*** Page text ***

Sharing Our Worlds: An Intro to Cultural & Social Anthropology Flashcards
Initiate
A person joining a new stage of life, typically learning in order to be an effective member, sometimes through certain trials and ordeals.
Participant Observation
A method used by anthropologists to learn about a people and their activities by observing at the same time as participating in their lives.
Fieldwork
Carrying out practical investigations necessary to a particular study chosen by an anthropologist.
Indigenous People
A term adopted collectively by those, also called Aboriginal or First Nations, whose territories have become subsumed into nations built around them, and who are seeking various ‘rights’ through international bodies like the United Nations.
Informants
The word used for members of the society under study by anthropologists.
Collaborators
A term used recently in anthropology to describe those with whom we work, who collaborate in our research, to replace the less equal-sounding term “informant.”
Translation
For anthropologists, this practice involves much more than finding an equivalent word in a different language; gaining an understanding behind the meaning of words and phrases, is an important part of anthropological work.

***

### Exercise objective
Summarize the anthropology flashcards above in two sentences.

*** Data ***

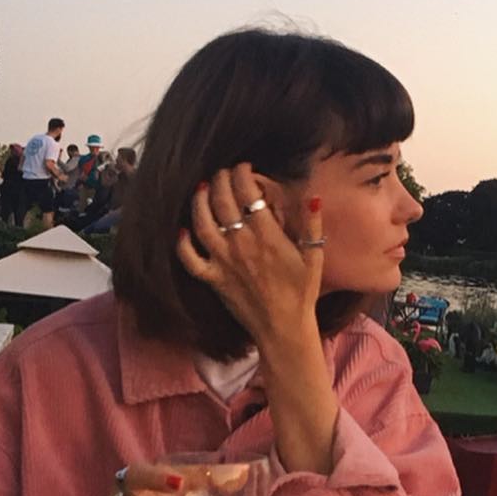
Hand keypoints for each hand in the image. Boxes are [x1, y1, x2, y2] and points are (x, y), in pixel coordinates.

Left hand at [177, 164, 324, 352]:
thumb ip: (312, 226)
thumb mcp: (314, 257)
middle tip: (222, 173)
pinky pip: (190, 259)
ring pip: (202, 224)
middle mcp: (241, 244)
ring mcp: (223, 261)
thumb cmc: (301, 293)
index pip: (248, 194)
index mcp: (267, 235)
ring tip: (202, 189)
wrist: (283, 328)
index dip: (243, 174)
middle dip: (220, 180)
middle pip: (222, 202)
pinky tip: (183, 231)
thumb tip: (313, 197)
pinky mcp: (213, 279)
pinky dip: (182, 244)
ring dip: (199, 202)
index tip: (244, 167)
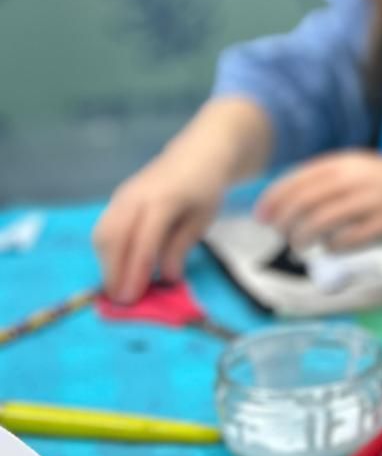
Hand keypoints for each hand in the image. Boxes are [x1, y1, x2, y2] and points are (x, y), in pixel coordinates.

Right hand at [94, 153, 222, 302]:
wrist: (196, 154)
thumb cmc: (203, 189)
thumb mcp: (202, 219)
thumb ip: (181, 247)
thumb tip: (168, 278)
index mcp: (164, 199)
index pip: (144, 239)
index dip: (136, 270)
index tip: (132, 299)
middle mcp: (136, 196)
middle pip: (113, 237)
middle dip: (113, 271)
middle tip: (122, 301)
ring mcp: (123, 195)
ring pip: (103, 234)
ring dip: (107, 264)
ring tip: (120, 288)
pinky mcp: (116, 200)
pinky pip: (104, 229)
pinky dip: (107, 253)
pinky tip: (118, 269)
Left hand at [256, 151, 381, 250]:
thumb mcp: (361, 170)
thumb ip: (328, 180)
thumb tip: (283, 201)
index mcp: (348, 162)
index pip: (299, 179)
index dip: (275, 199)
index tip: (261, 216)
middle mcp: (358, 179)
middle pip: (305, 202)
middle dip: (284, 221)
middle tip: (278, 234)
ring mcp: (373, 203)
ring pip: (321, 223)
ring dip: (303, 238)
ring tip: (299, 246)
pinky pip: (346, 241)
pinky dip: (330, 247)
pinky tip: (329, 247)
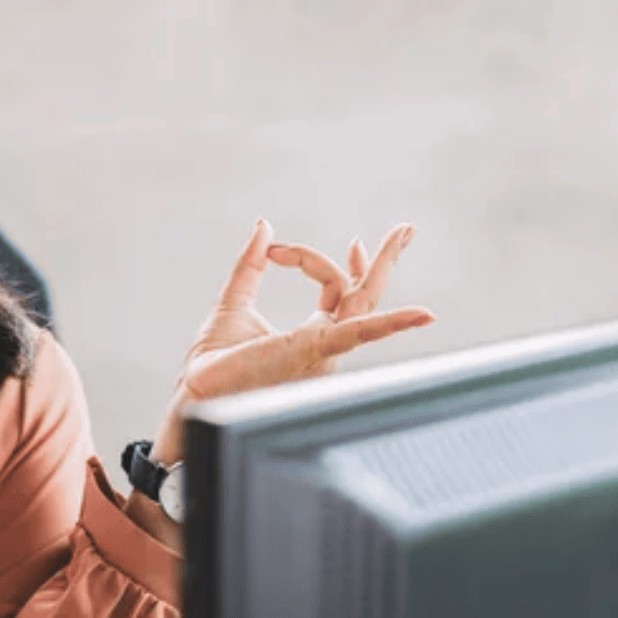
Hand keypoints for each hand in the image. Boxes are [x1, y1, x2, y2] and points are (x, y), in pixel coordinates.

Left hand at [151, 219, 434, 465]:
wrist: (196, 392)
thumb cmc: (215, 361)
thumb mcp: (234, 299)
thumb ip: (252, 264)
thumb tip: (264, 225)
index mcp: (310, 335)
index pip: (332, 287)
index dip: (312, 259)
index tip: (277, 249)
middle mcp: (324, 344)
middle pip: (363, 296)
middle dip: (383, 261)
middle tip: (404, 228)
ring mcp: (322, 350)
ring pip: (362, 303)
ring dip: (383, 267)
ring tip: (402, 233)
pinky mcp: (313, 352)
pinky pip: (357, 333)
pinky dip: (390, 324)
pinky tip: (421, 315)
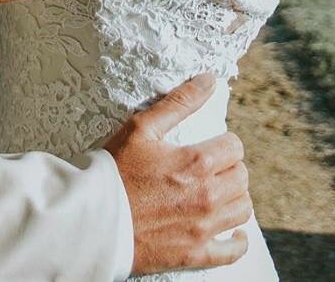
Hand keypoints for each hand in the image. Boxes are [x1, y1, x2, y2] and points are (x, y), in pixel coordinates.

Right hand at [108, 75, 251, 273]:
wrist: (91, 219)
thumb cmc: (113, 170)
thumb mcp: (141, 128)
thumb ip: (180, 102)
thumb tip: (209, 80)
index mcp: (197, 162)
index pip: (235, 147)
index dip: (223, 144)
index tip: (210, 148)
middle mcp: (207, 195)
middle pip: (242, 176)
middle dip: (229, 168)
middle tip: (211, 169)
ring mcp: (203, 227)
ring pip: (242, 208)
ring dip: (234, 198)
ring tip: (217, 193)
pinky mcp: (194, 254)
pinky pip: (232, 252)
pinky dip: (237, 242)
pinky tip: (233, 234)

***

### Solution to the exercise
The flashcards define introductory terms from cultural and social anthropology, such as participant observation, a method of learning about a people by observing while taking part in their lives, and fieldwork, the practical investigation an anthropologist's chosen study requires. They also explain that "collaborators" has recently come into use in place of the less equal-sounding "informant," and that for anthropologists translation means understanding the meaning behind words and phrases rather than only finding an equivalent word in another language.